It was the ambition and brilliance on the page. I was quite intimidated by the editing process with him. He was stunningly articulate, but he also had a breadth of knowledge of local government and civil planning and engineering and tax reform and corporate finance. I was just in such awe. But I also knew that the book really should start in chapter four, and that’s what I said: “Let’s make chapter four the beginning, and weave in the rest of it.”

As a reader, you have an instinct for the story that’s going to carry you along. Sometimes the writer takes you by the hand from the very start and sometimes that happens down the road of the book. Jonathan was a shaggy dog at the very beginning. [Laughs.] He needed some grooming.

How does it feel for you to know that a thing isn’t right the way it is, but would be right a different way? Do you get a particular sensation?
I think it’s a spark. Certain things jump out because they’re fascinating and fresh and compelling. It’s about pulling more of that material out of the mass of pages. It’s very energizing. Many of my authors don’t need any work at all, but the ones who do need work often require a lot of creativity.

Would you give me an example?
Rachel Kushner was a student of Jonathan Franzen’s when she first came to me. She wanted to write a memoir of her mother and aunt, who had spent some time as teenagers in Cuba before the revolution. They lived in an expat community near the United Fruit Company, and their parents worked for the government in nickel mining. And up in the hills, Raúl Castro was organizing for the revolution. Nothing really happened to them, but I thought: “What an incredible premise for a novel! What if we could actually have the revolution come down and descend on this expat community?”
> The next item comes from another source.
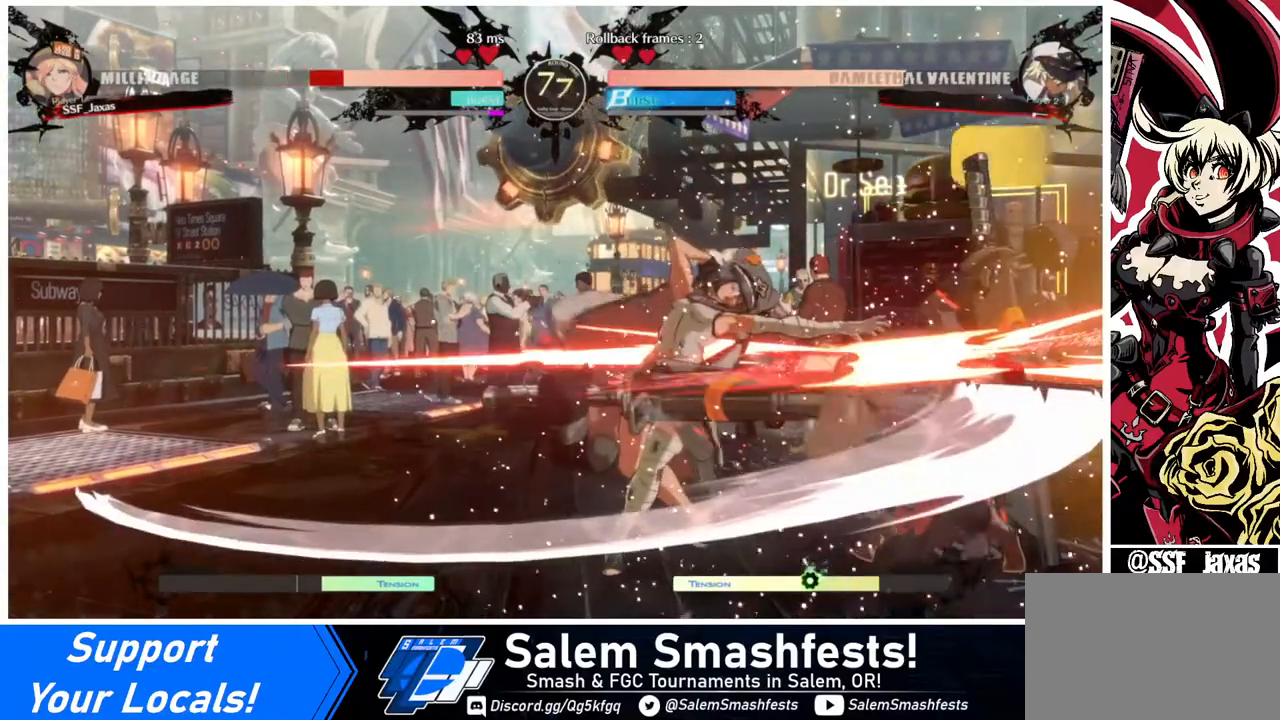
{"buttons": ["DPAD_DOWN", "DPAD_RIGHT"], "events": [[80, "R1", "down"], [320, "DPAD_DOWN", "down"], [320, "DPAD_RIGHT", "down"], [320, "R1", "up"]]}
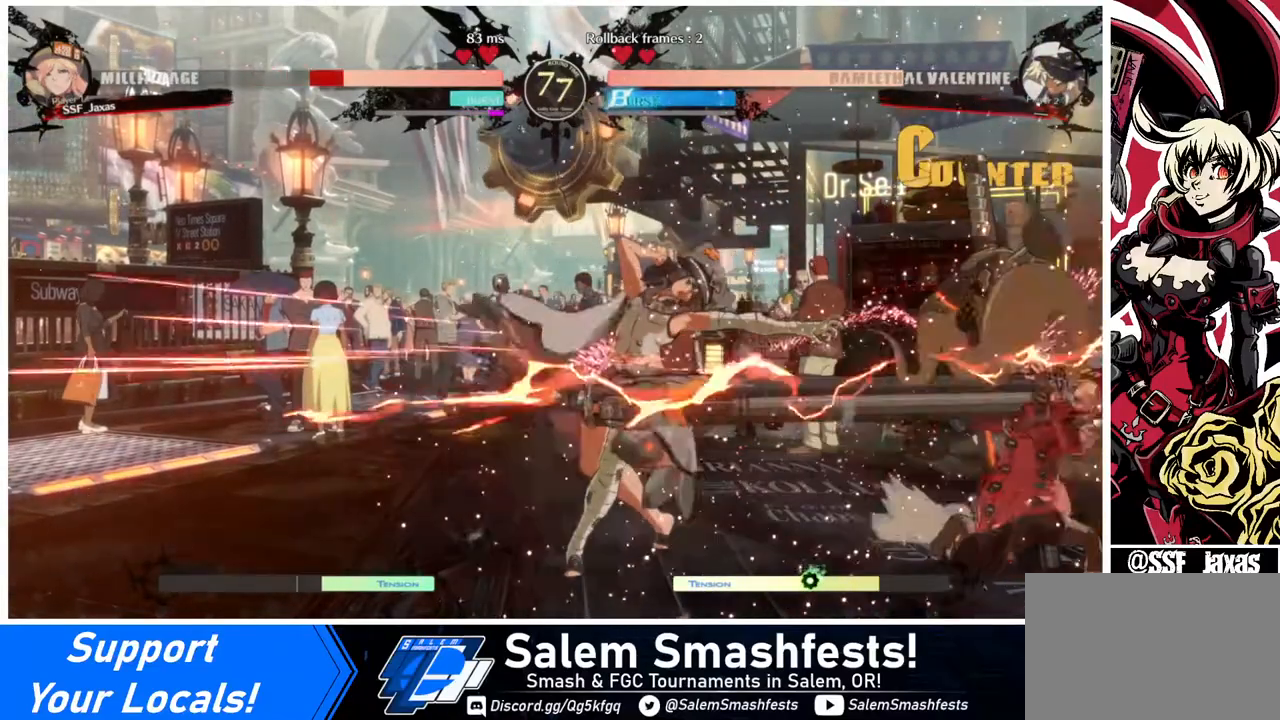
{"buttons": ["DPAD_DOWN", "DPAD_RIGHT"], "events": []}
I suggested to Rachel that she write her story as a novel. She asked, “Do you think I could do that?” I said, “Sure, why not?” I could see that she had talent. And then she disappeared for four years. She went to Cuba and did research and had started these different story lines, and we worked together to make them all fit. There was a lot about narrative momentum that she needed to learn, which was the challenge with that material: The book, Telex From Cuba, is from three different points of view. Of course, it was all her work. I don’t do any writing. I guide and suggest.

An editor’s job is often to help a writer see and evaluate the decisions the writer is making, sometimes unconsciously.
Exactly. When I take on a writer, if the book needs work, I ask, “What do you want your book to be?” I am here to make the book the writer wants, and not the book that I think is most marketable. I can say, “If you do this, I think it’ll sell more copies.” But it’s up to the writer. My role is to be a midwife to the birth of the book.

Did you pose that specific question to Rachel?
I probably did.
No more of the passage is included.